別に医師だけ”特別”扱いしてるわけじゃなかったんだ。
生まれ育った者以外はみな”平等”に扱うんですね。

投稿: | 2011年12月 9日 (金) 11時40分

ものすごく好意的に解釈すれば、この地域では寝床は納屋の藁の上なら上等…って感覚が今も続いてるだけなのかも知れませんけど。
ただ今までも類似のボランティアはあったようですから、これで困らない程度には応募者がいるのでしょう。

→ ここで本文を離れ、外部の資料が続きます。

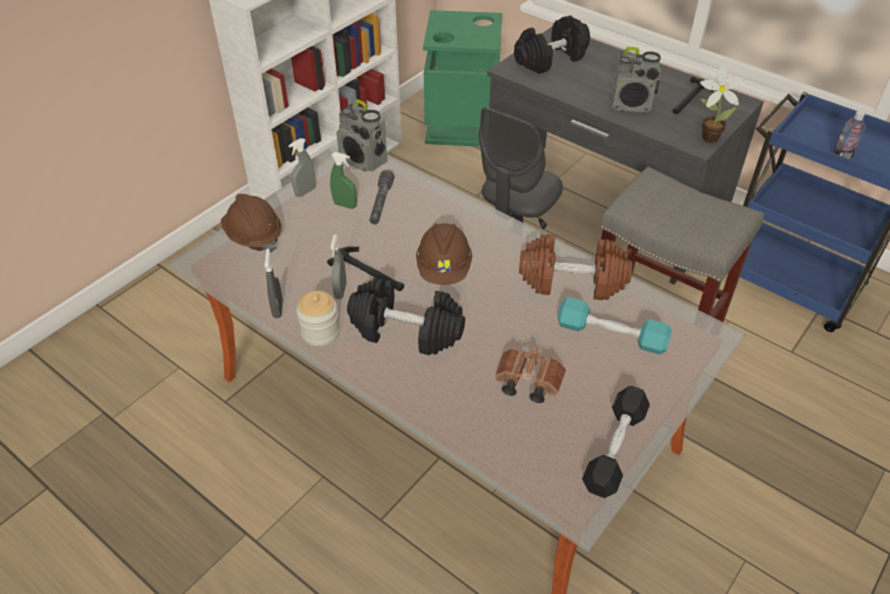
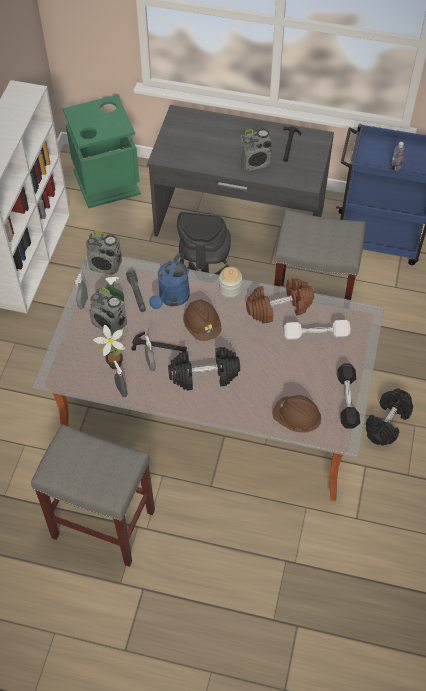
camera: 25 degrees left, 10 degrees up
brown hard hat [221,194,282,252] -> brown hard hat moved to [272,395,322,433]
jar [296,291,340,346] -> jar moved to [219,267,242,298]
brown binoculars [495,348,566,403] -> none
black dumbbell [514,15,590,74] -> black dumbbell moved to [366,389,413,446]
turquoise dumbbell [557,297,672,354] -> white dumbbell [284,320,351,340]
potted plant [700,66,745,143] -> potted plant moved to [93,325,125,369]
none -> grey stool [31,424,155,567]
none -> radio [89,287,127,335]
none -> blue watering can [149,253,190,309]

投稿: 管理人nobu | 2011年12月 9日 (金) 13時35分

「ボランティアだから、手弁当は当たり前、泊る場所や交通手段も自前が当たり前。
6000円出せば2泊分の寝る場所と煮炊きする場所を貸してあげる。寝袋も暖房器具も食材も付けてあげる。
ガソリン代を出してくれれば迎えに行ってあげる。♡」ということなんだと思います。
アルバイト募集じゃないもんね、と。

投稿: | 2011年12月 9日 (金) 15時39分

この条件で何人集まるかに注目したいですねぇ。
世の中15人くらいなら変わり者もいそうですけど、雪かきも冬場の重要な稼ぎ先という人も実際にいるようです。
こういうことが通用すると地域の相場が下がってしまうと危惧する声もあるそうですから、むしろ切実なのはボランティアよりも地元の人々の方なのかも知れません。

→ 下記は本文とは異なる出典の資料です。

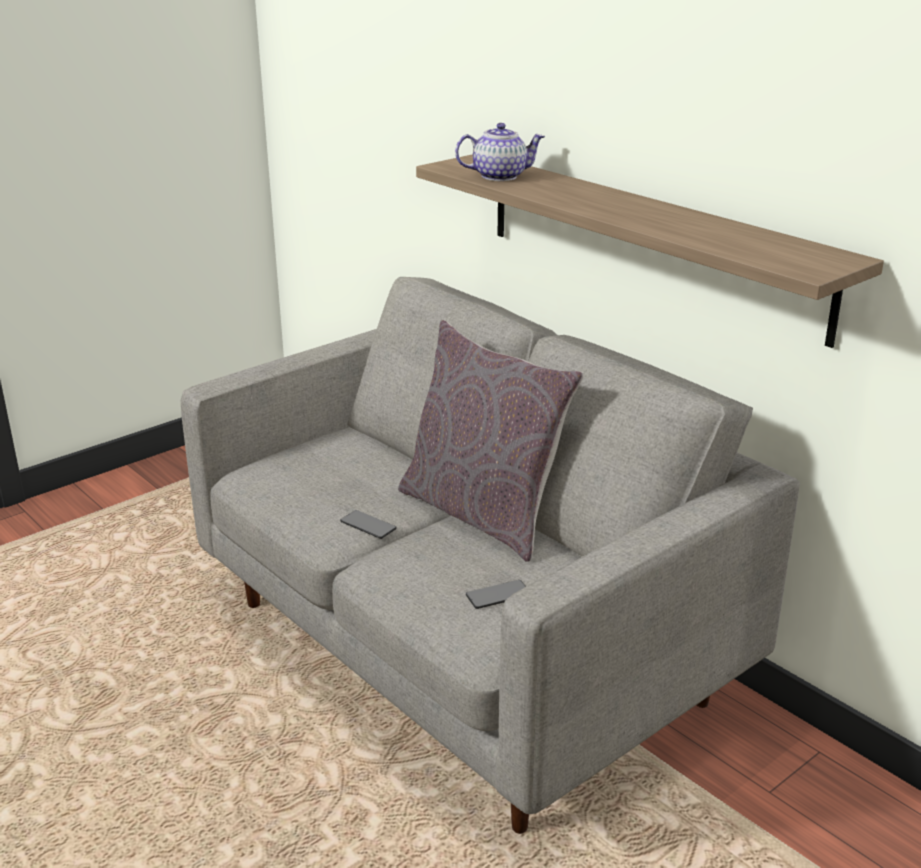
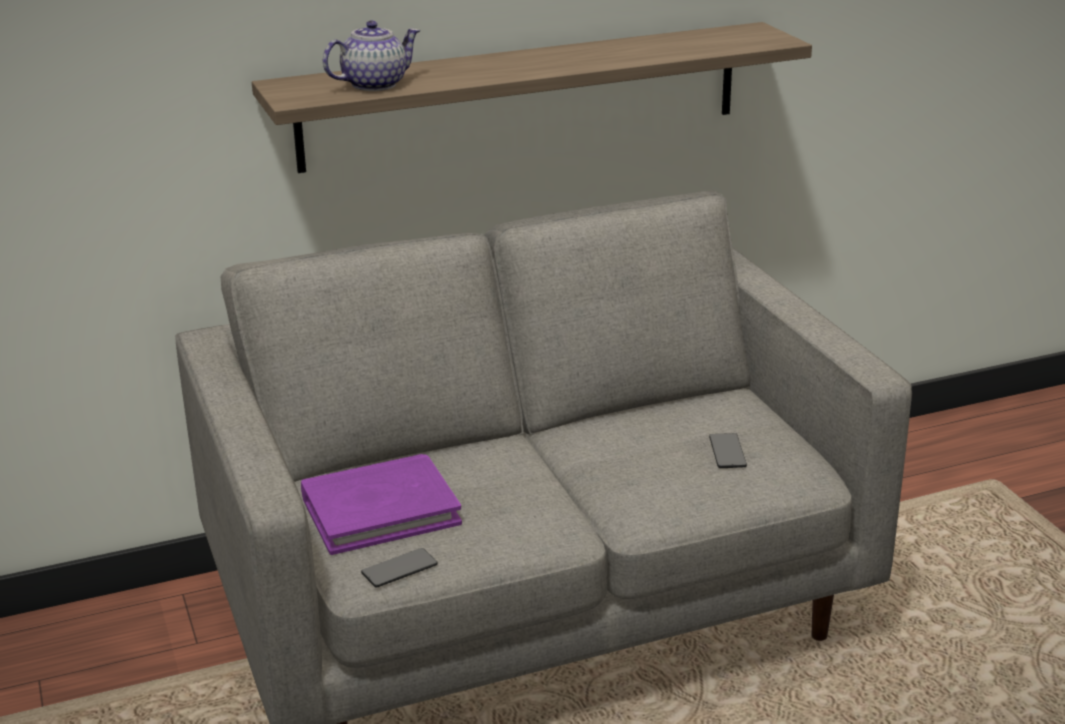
camera: 70 degrees left, 0 degrees up
phone [340,510,397,539] -> phone moved to [361,548,438,588]
grey pillow [398,320,584,562] -> none
teapot [455,123,545,181] -> teapot turned 45 degrees clockwise [323,20,421,91]
none -> purple book [301,454,462,555]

投稿: ぽん太 | 2011年12月 9日 (金) 17時00分

ネタかよw

ttp://www.jen-npo.org/participation/field.html
Q:費用は6,000円以上かかりますか。

A:基本的にかかりません。
しかし、十日町市地域おこし実行委員会主催の村の人との「交流会」が2日目の夜に開かれます。
その費用は参加費に含まれておりませんので、交流会に参加される方は、かかった費用
(飲み物、お菓子、お酒代など参加者数で割った金額)を実行委員会へお支払いしていただくことになります。

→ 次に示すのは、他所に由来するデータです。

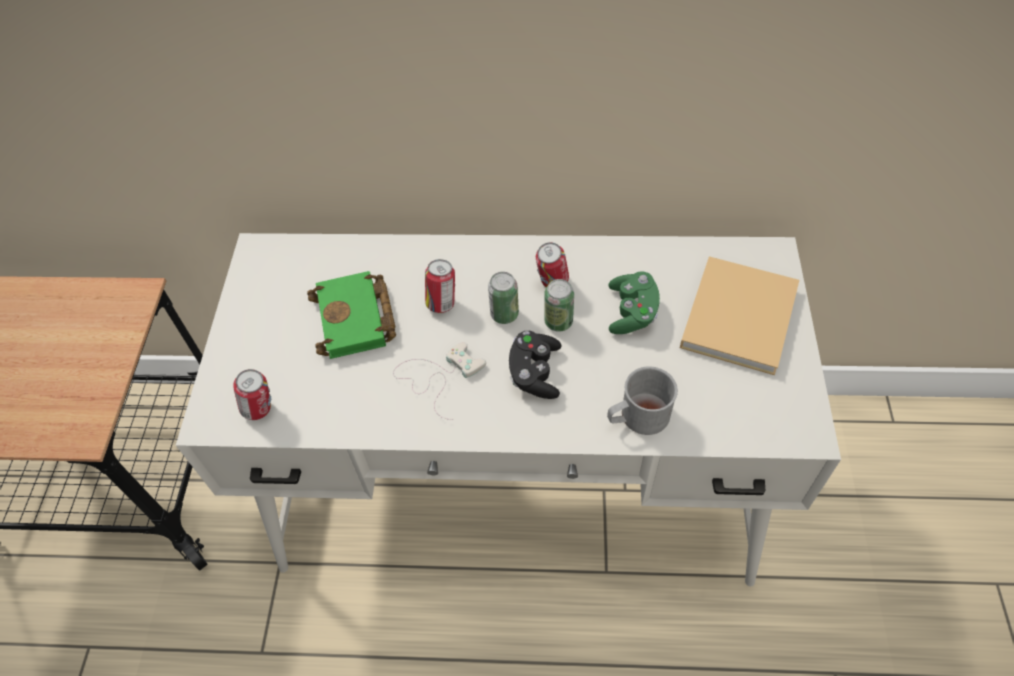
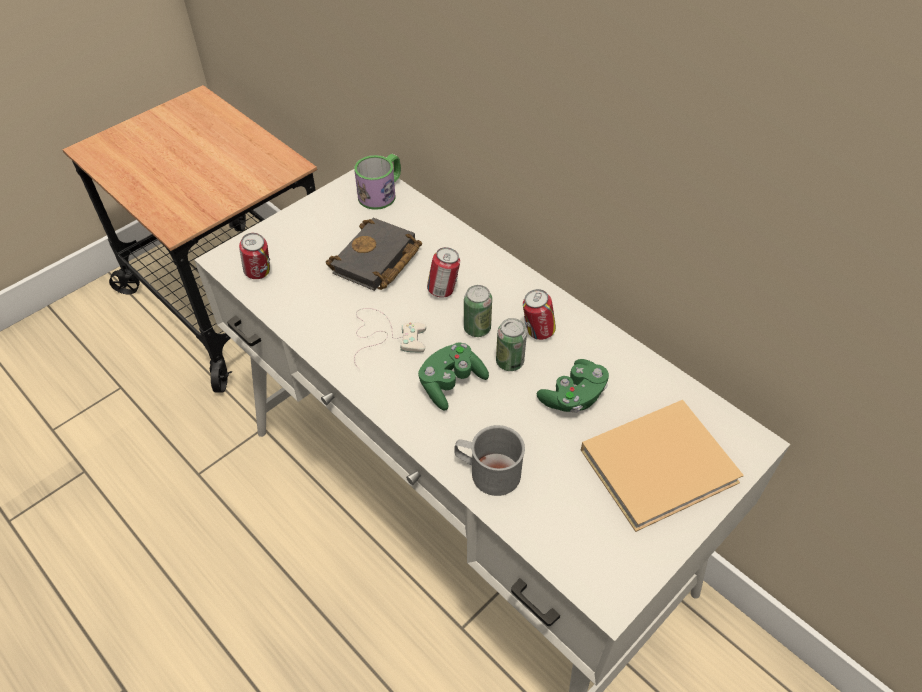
camera: 40 degrees right, 5 degrees down
green book [307,271,396,359] -> black book [326,218,422,291]
black game controller [509,331,561,399] -> green game controller [418,342,489,411]
none -> mug [354,154,401,210]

投稿: | 2011年12月10日 (土) 07時09分

うちの教室(某国立大学産科婦人科)では、昔大学院生に診療業務もやらせていました。もう医局とは縁を切っているので今でもそんな理不尽なしうちが罷り通っているのかどうかは知りませんが。

診療させて給与を支給するどころか学費を徴収するのですから、この話題に似てますね。

医者ってどこまで人がいいんだか・・・。雪かきボランティアにどれだけ応募があったのか、もし分かったらぜひご教示ください。